Templated Using with Nested Template

Question

The following code does not work because the inferred template parameter F is std::tuple, whereas I want it to be Foo - the former takes two template parameters and the latter takes one.

#include <tuple>

template <typename T>
using Foo = std::tuple<int, T>;

template <template <typename> class F>
void foo(F<std::string> bar) {}

void test() {
  foo(Foo<std::string>());
}

Is there any way to make type inference work with the using statement rather than turning Foo into it's own class?

#include <tuple>

template <typename T>
class Foo {
  std::tuple<int, T> bar;
};

template <template <typename> class F>
void foo(F<std::string> bar) {}

void test() {
  foo(Foo<std::string>());
}

More Info

I am using C++17's std::variant along with using to alias types that are generic on a single type and I would prefer to declare these with using statements rather than creating wrapper classes for each one. Something like this:

// Assuming Plus, Minus, etc all exist
template <typename T>
using Operation = std::variant<Plus<T>, Minus<T>, Times<T>>;

Building a Haskell-Style Functor

The point of this exercise is to build a small functor library loosely based on Haskell's functor typeclass. I have defined the "typeclass" like this:

template <template <typename> class F>
class Functor {
public:
  template <typename T, typename U>
  static F<U> fmap(std::function<U(T)> f, F<T> functor);
};

But I also wanted to add some sugar so that you can create a general mapper that will map a function over any function type without pre-specifying the functor type:

template <typename T, typename U>
struct FMap {
  FMap(std::function<U(T)> f) : f_(f) {}

  template <template <typename> class F>
  F<U> operator()(F<T> functor) {
    return Functor<F>::fmap(f_, functor);
  }

private:
  std::function<U(T)> f_;
};

template <typename T, typename U>
FMap<T, U> fmap(std::function<U(T)> f) {
  return FMap<T, U>(f);
}

This works well with a simple value-wrapper functor:

template <typename T>
class Value {
public:
  Value(T value) : value_(value) {}

  const T& value() const {
    return value_;
  }

private:
  T value_;
};

template <>
template <typename T, typename U>
Value<U> Functor<Value>::fmap(std::function<U(T)> f, Value<T> value) {
  return Value<U>(f(value.value()));
}

void test() {
  std::function<std::string(int)> fn = [](int x) {
    return std::to_string(x);
  };
  auto result = fmap(fn)(Value(42));
  // result.value() == "42"
}

Now I am trying to get it to work with a more complicated type that uses std::tuple or std::variant like in the above example.

template <>
template <typename T, typename U>
Foo<U> Functor<Foo>::fmap(std::function<U(T)> f, Foo<T> value) {
  return Foo<U>(std::get<0>(value), f(std::get<1>(value)));
}

void test() {
  std::function<std::string(int)> fn = [](int x) {
    return std::to_string(x);
  };
  // This is the desirable syntax but it doesn't build
  // fmap(fn)(Foo<int>(42, 7));

  // This builds but it's super ugly
  fmap(fn).operator()<Foo>(Foo<int>(42, 7));
}

Based on the response by SkepticalEmpiricist below, I am thinking that type aliases may not be the way to go here and instead I will have to introduce small wrapper classes - unless there is an SFINAE approach that would get this working.

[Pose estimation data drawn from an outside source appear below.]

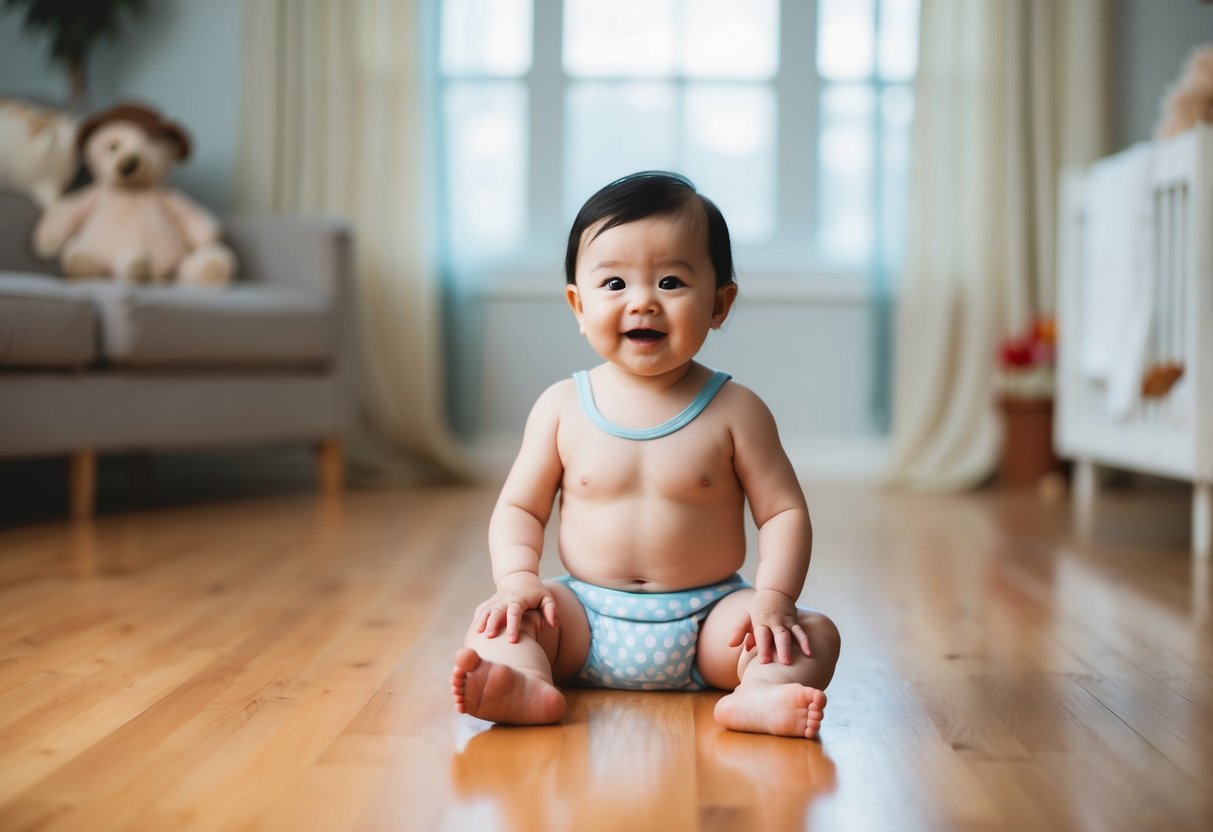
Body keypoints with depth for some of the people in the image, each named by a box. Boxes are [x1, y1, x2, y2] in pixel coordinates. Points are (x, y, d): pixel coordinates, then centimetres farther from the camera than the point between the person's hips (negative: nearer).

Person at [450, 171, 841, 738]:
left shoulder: (735, 411, -4)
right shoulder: (562, 407, 0)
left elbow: (784, 512, -2)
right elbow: (519, 507, 6)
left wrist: (774, 597, -19)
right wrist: (517, 579, -13)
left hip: (706, 625, -1)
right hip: (587, 620, 2)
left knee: (815, 636, -22)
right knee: (496, 621, -19)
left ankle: (758, 696, -48)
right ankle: (527, 685, -43)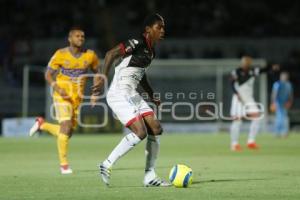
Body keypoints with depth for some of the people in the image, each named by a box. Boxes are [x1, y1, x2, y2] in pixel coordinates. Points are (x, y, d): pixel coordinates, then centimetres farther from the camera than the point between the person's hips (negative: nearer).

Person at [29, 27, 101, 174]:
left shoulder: (90, 55, -2)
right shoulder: (61, 54, -9)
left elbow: (96, 73, 14)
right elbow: (48, 74, -2)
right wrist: (56, 88, -21)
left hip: (77, 98, 4)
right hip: (62, 95, -4)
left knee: (68, 132, 6)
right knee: (66, 126, -19)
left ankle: (42, 124, 34)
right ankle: (64, 164, -9)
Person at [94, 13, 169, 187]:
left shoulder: (151, 51, 15)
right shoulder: (137, 43, -13)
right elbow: (111, 54, -19)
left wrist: (152, 95, 23)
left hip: (132, 95, 9)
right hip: (120, 94, -9)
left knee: (156, 129, 1)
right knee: (140, 132, -18)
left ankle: (150, 176, 6)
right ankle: (107, 165, -5)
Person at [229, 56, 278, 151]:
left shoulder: (253, 71, 2)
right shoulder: (236, 72, -10)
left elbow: (263, 70, -10)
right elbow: (232, 84, -15)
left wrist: (272, 68, -28)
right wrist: (237, 94, -28)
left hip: (249, 99, 5)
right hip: (238, 99, -5)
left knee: (256, 118, -5)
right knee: (237, 120, -5)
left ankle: (251, 141, 2)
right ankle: (234, 143, 3)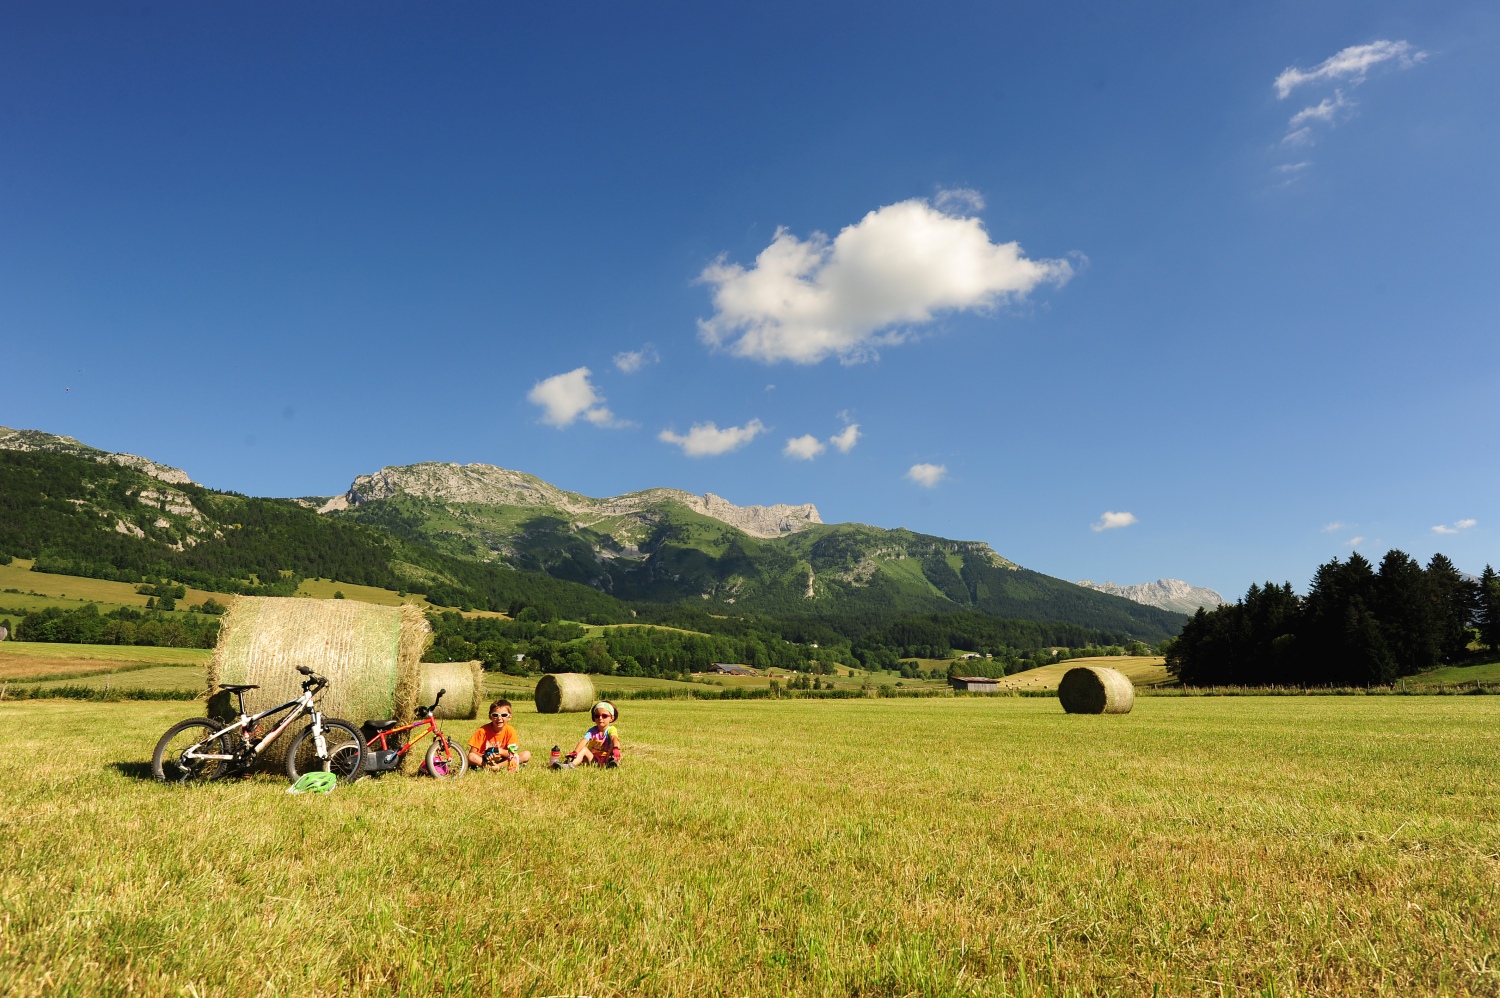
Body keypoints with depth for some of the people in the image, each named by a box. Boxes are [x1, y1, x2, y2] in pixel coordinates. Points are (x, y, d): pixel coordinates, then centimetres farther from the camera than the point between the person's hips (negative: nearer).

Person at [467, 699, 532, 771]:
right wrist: (485, 756, -31)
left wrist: (499, 751, -29)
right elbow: (472, 753, -12)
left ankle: (499, 766, -30)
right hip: (485, 761, -1)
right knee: (471, 757, -34)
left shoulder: (510, 731, -7)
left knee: (527, 755, -19)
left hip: (502, 760, 1)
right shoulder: (483, 730, -12)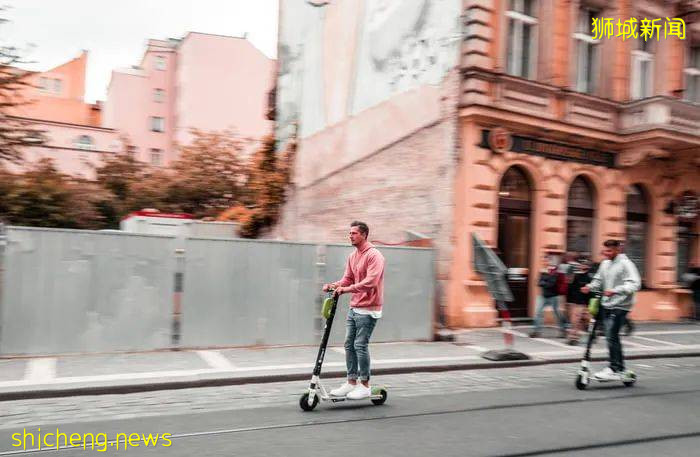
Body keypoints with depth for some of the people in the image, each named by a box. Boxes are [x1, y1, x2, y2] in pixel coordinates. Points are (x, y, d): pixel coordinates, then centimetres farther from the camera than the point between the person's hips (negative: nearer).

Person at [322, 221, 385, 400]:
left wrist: (347, 289, -31)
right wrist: (333, 285, -4)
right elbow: (348, 279, 14)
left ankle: (365, 385, 6)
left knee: (360, 345, -6)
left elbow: (370, 281, -25)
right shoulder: (352, 256, 14)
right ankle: (351, 382, 17)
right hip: (354, 308, 8)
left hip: (367, 309, -8)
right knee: (349, 344, 8)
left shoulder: (374, 256, -13)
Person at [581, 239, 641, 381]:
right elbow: (598, 280, 18)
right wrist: (589, 287, -3)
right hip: (607, 305, 7)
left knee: (611, 336, -13)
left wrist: (615, 291, -32)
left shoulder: (625, 264, -10)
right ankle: (620, 367, 22)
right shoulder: (605, 263, 11)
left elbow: (634, 283, -20)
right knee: (612, 336, 11)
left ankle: (614, 369, -7)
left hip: (620, 305, -7)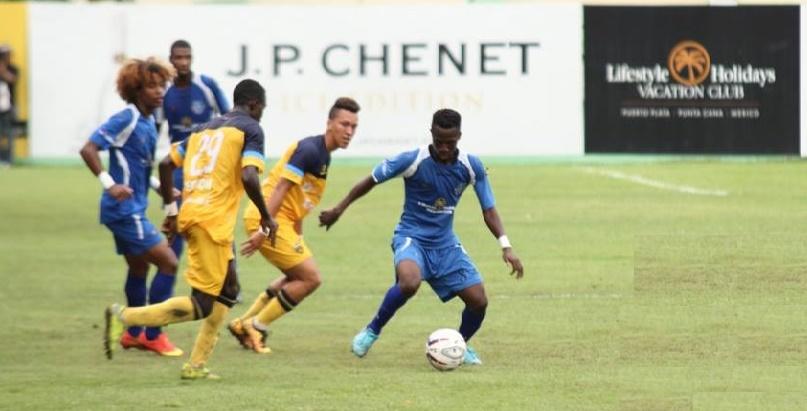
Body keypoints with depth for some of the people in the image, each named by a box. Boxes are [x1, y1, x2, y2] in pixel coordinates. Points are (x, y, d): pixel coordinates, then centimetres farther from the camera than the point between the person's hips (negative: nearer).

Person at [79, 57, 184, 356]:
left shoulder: (148, 122, 10)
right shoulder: (126, 120, -17)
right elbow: (88, 149, -22)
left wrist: (159, 185, 14)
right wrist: (109, 184, -28)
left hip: (132, 209, 10)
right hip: (124, 209, -10)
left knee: (139, 267, 21)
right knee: (168, 262, -10)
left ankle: (133, 334, 36)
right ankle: (153, 335, -3)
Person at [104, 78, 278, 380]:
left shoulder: (206, 128, 21)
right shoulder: (251, 129, 0)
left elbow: (166, 164, 16)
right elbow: (249, 177, -15)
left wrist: (170, 211, 22)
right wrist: (266, 216, -3)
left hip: (191, 215, 8)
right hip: (213, 221, -8)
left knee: (228, 291, 21)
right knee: (201, 305, -7)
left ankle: (196, 365, 17)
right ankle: (125, 316, -19)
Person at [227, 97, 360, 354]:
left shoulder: (323, 155, 14)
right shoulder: (309, 150, -16)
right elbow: (280, 188, -23)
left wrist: (298, 240, 22)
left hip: (285, 221, 10)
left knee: (298, 277, 22)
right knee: (311, 278, -7)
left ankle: (244, 323, 26)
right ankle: (255, 327, 0)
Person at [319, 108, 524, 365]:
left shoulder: (471, 167, -7)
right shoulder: (413, 161, -17)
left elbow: (488, 210, 0)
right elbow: (371, 181, -3)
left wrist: (506, 247, -12)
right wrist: (338, 210, 2)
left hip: (445, 243, 4)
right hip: (411, 236, -4)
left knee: (478, 301, -7)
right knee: (409, 282, -37)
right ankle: (372, 332, -13)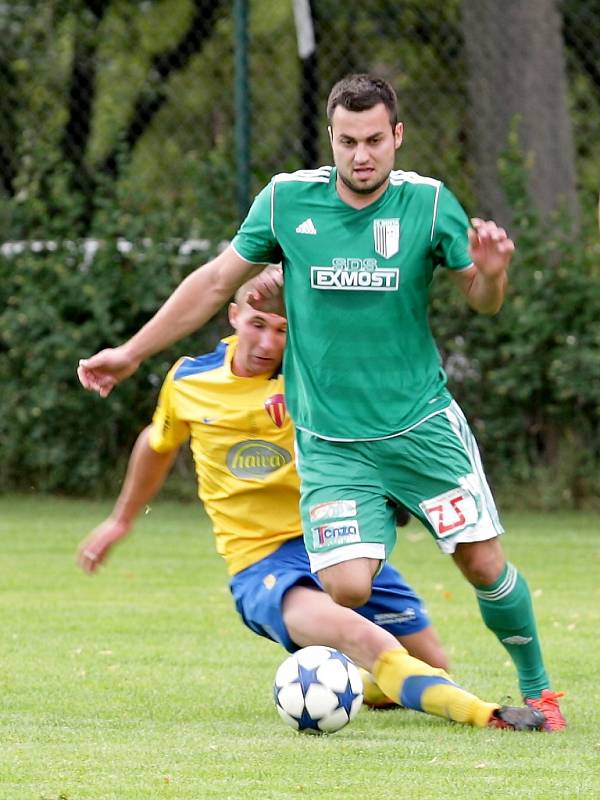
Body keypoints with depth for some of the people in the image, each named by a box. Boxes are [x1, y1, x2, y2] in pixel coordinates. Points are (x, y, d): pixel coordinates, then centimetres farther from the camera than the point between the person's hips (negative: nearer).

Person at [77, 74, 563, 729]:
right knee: (347, 588, -15)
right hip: (329, 444, 0)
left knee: (484, 563, -3)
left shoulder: (429, 203, -4)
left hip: (423, 425, 0)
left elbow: (482, 303, 5)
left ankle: (536, 688, 20)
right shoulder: (286, 200, -2)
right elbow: (216, 281, 10)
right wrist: (131, 354, 14)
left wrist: (491, 274, -19)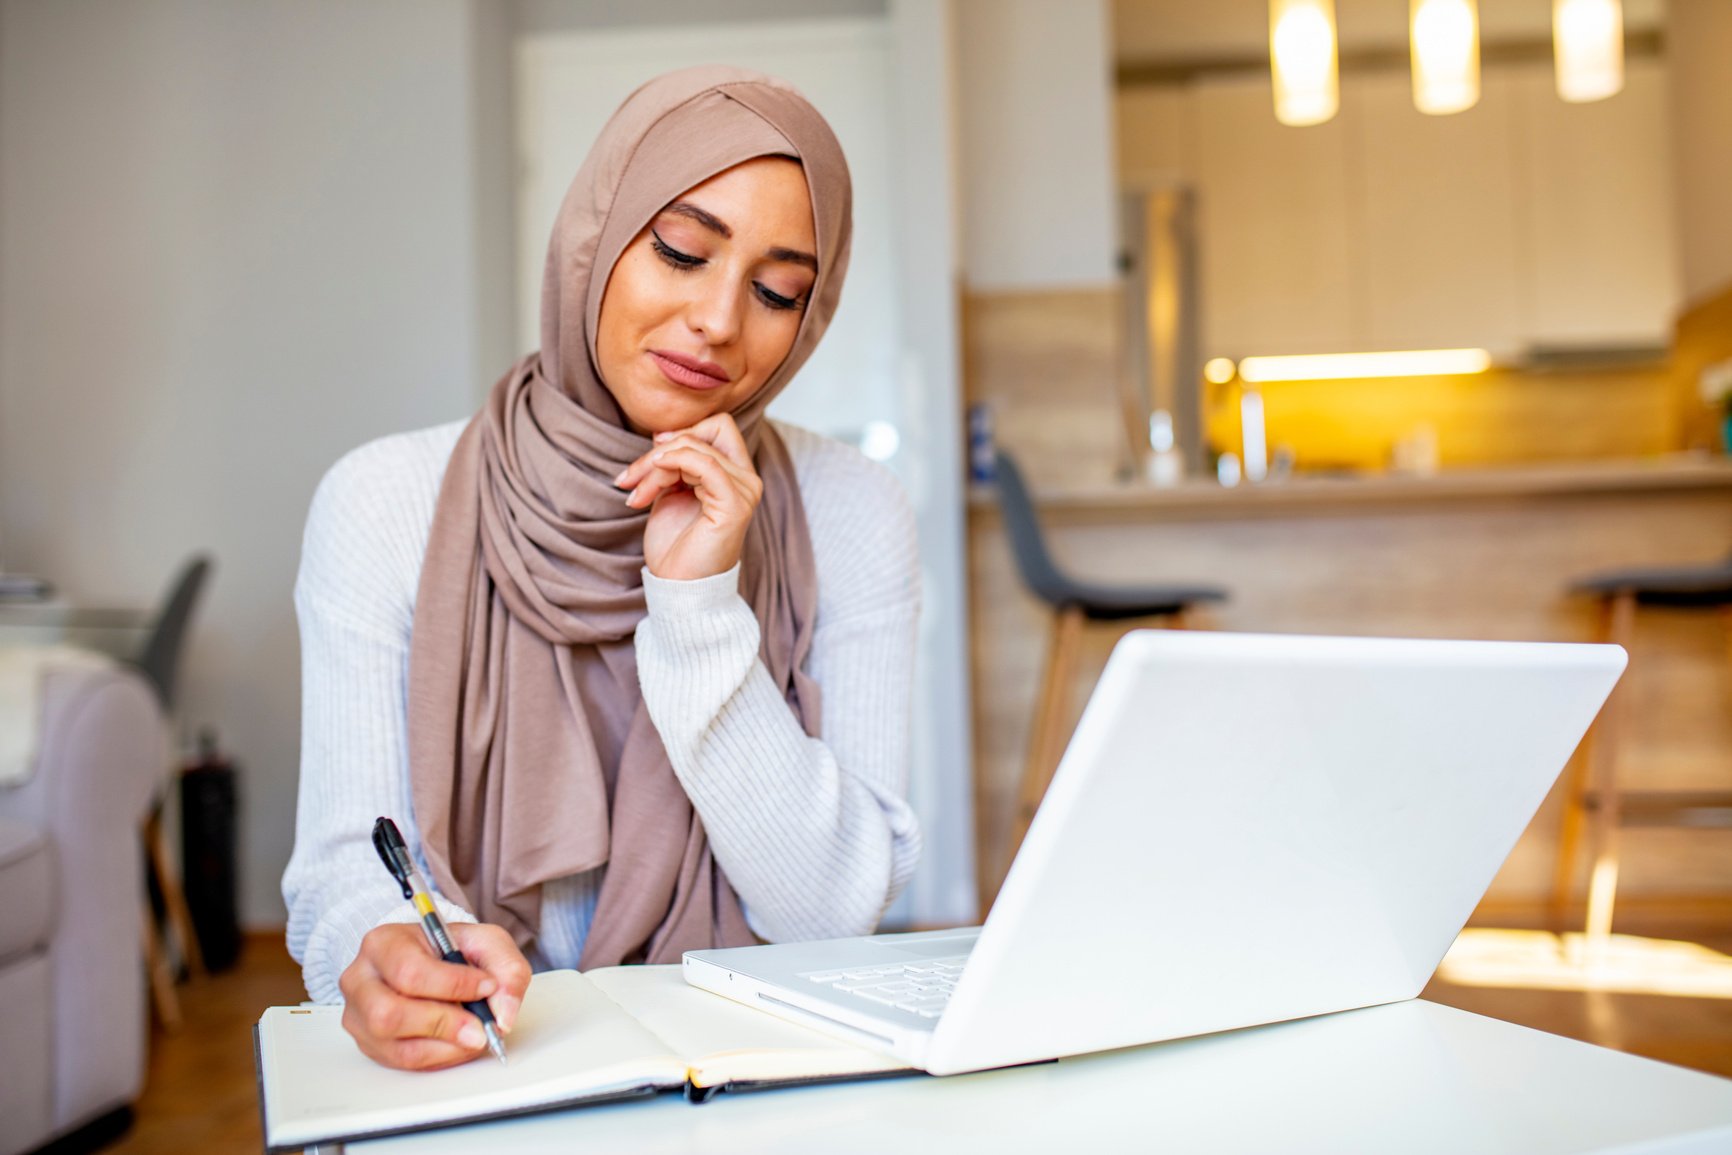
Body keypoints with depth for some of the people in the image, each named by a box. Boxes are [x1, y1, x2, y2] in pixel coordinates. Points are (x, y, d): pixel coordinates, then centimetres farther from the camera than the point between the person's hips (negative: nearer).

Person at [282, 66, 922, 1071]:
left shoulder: (852, 518, -3)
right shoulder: (386, 506, -3)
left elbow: (834, 908, -8)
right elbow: (350, 871, -6)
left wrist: (702, 606, -17)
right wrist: (395, 953, -28)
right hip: (478, 1073, 2)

This library is mostly a curiosity and a means for me to explore some more advanced template concepts - thanks for the help!

Answer 1

So first attempt before we start digging for some SFINAE based trickery to try circumvent the unavoidable:

Alias templates are never deduced by template argument deduction

We could "deduce" the template arguments for the compiler ourselves like this:

#include <tuple>

template <typename T>
using Foo = std::tuple<int, T>;

template <template <typename ...> class F, typename T, typename ...Ts>
void foo(F<T, std::string, Ts...> bar) {}

void test() {
  foo(Foo<std::string>());
}

So now we have it compiling for your foo(Foo<std::string>()); call with Foo being the alias template over std::tuple and, more importantly, foo() is still specialized only for Foo<std::string>.

However, to support usage simultaneously of foo() for both the std::tuple alias template and the wrapper class for example, we still don't have it compiling error-free. As in, if we now comment-out the tuple-flavor Foo and bring back in the wrapper class Foo then calling our rewritten foo() will not compile.

To address the issue, let's give it a try with SFINAE to the rescue and replace the last declaration of foo() with this code:

template <template <typename ...> class F, typename T, typename ...Ts,
          typename std::enable_if_t<std::is_same<F<T, Ts...>, 
              std::tuple<T, Ts...>>::value >* = nullptr>
void foo(F<T, std::string, Ts...> bar) {}

template <template <typename> class F>
void foo(F<std::string> bar) {}

Now you can call foo() for instances of both wrapper class of tuples and alias template for tuples. You could implement in the same fashion for std::variant as well.